Eric goes from Clapton to clapped out and back again in this new documentary about one of the world’s greatest blues guitarists.

A Life in 12 Bars is directed by Lili Fini Zanuck, her first feature as director since 1991’s Rush, for which Clapton did the music. Here he lends his extensive archives, home movies and some commentary to a detailed but overlong account that feels more like A Life in 12 Hours.

From the early revelation that the woman he thought was his mother was in fact his grandmother, to the tragic death of his young son in 1991, via addictions to heroin and then alcohol, Clapton’s story is infamously sad. This makes for one of the more depressing rock docs I’ve seen.

It starts with an excited foray into blues and ’60s music, including some fantastic footage involving Aretha Franklin and Muddy Waters, before getting bogged down in the details of the gloomy love triangle between Clapton, his best friend George Harrison and Harrison’s wife Pattie Boyd.

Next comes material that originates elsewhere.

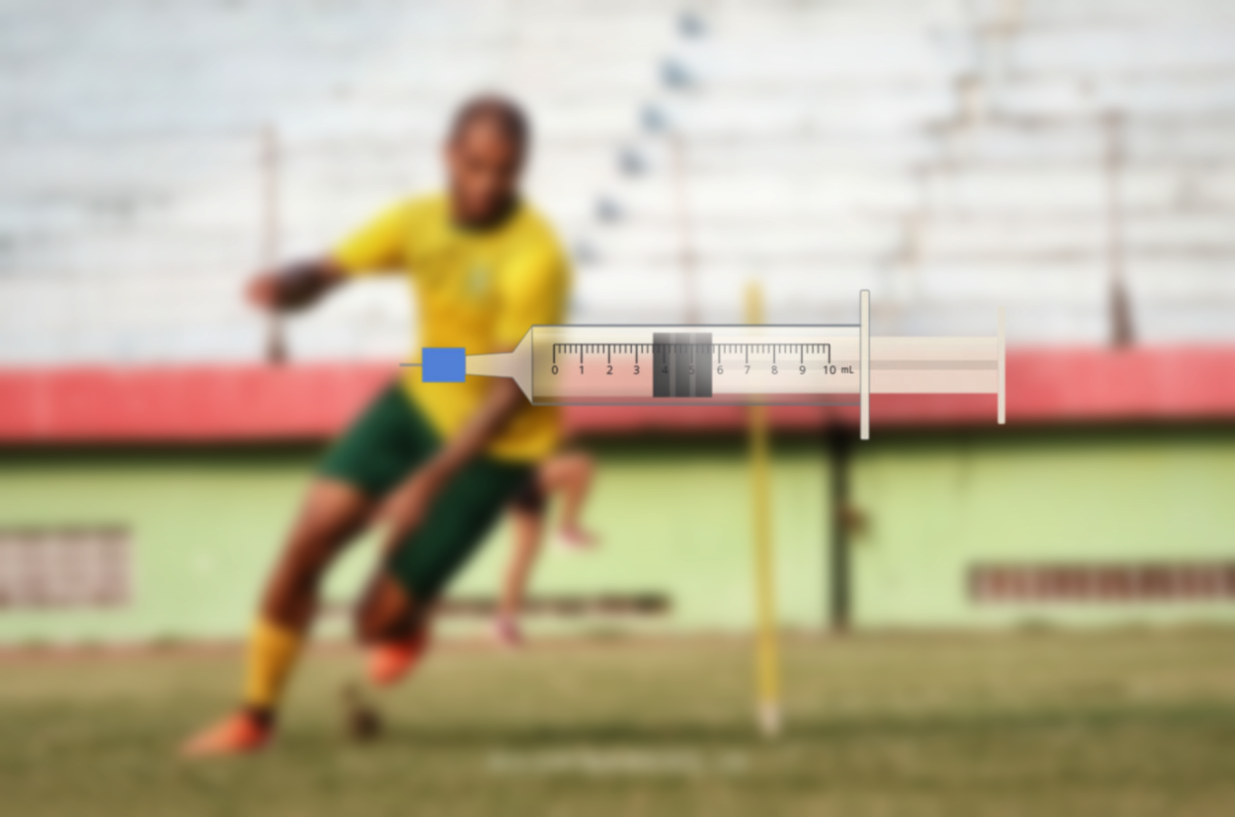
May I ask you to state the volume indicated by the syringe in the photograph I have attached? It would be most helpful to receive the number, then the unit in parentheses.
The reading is 3.6 (mL)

The film attributes Clapton’s pursuit of his best friend’s wife to his mother’s rejection of him, while his notorious pro-Enoch Powell rant is put down to drunkenness, conveniently forgetting that he has doubled down on those comments on several occasions in sobriety.

Clapton denounces his fascistic (his word) and Morrisseyming (my word) behaviour, and he’s been through the wringer like few have, but this film actually left me liking him less than when I went in. I always took the famous “Clapton is God” graffiti as a nod to his ability, but it could equally refer to his nastiness.

Although it (or possibly he) lacks the personality of Beware of Mr. Baker, the memorable profile of his Cream bandmate, the documentary does make a case for the strength of music as an escape from the darkness of an unhappy life. In the end Clapton, like Sam Worthington in Avatar, was saved by the blues.